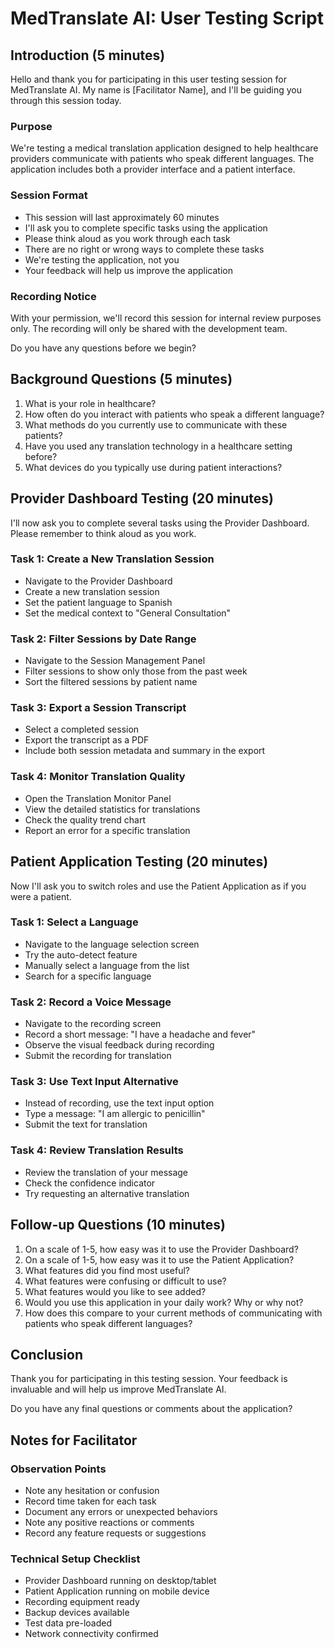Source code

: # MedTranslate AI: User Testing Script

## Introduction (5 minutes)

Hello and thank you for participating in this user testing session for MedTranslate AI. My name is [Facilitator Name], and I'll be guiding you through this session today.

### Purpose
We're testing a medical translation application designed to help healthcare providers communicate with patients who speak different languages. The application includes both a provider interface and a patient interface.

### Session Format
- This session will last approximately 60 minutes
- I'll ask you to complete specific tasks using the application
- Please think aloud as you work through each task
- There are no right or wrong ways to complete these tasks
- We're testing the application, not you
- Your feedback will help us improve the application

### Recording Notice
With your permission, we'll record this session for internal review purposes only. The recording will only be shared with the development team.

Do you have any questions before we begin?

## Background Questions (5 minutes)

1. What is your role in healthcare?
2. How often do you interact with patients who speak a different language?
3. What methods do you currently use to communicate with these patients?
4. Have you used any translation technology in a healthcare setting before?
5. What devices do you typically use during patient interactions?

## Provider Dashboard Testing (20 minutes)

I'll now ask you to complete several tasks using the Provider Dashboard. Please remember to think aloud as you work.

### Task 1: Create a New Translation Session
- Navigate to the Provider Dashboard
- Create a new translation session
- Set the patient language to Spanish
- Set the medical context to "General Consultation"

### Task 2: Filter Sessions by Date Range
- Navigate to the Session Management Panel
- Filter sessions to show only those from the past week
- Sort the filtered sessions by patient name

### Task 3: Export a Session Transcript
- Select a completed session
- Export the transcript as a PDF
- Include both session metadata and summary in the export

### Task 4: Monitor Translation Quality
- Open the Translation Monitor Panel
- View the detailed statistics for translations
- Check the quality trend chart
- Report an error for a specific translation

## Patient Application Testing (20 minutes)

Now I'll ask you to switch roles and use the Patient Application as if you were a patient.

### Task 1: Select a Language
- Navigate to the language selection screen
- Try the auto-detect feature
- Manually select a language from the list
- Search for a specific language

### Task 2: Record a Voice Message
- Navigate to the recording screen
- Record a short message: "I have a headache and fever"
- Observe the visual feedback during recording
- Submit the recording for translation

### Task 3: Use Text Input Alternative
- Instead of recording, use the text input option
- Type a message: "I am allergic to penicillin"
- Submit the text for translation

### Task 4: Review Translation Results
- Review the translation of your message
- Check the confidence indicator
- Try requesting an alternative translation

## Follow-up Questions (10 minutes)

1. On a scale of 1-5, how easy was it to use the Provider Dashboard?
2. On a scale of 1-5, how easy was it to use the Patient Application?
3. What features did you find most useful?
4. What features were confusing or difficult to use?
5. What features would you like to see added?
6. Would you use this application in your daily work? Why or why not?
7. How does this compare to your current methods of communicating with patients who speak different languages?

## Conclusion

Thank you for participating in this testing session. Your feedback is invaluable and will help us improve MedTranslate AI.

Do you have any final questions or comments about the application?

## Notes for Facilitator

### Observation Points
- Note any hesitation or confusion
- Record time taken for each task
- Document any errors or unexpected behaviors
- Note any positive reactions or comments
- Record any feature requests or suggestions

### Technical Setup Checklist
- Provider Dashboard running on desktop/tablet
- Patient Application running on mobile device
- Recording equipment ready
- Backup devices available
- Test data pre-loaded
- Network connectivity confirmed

====================

**What you need to do:** Could you retype exactly the lines above, starting at the line that contains "### Task 1: Create a New Translation Session" and ending at the line that contains "- Export the transcript as a PDF", and nothing more?

**Response area:**
### Task 1: Create a New Translation Session
- Navigate to the Provider Dashboard
- Create a new translation session
- Set the patient language to Spanish
- Set the medical context to "General Consultation"

### Task 2: Filter Sessions by Date Range
- Navigate to the Session Management Panel
- Filter sessions to show only those from the past week
- Sort the filtered sessions by patient name

### Task 3: Export a Session Transcript
- Select a completed session
- Export the transcript as a PDF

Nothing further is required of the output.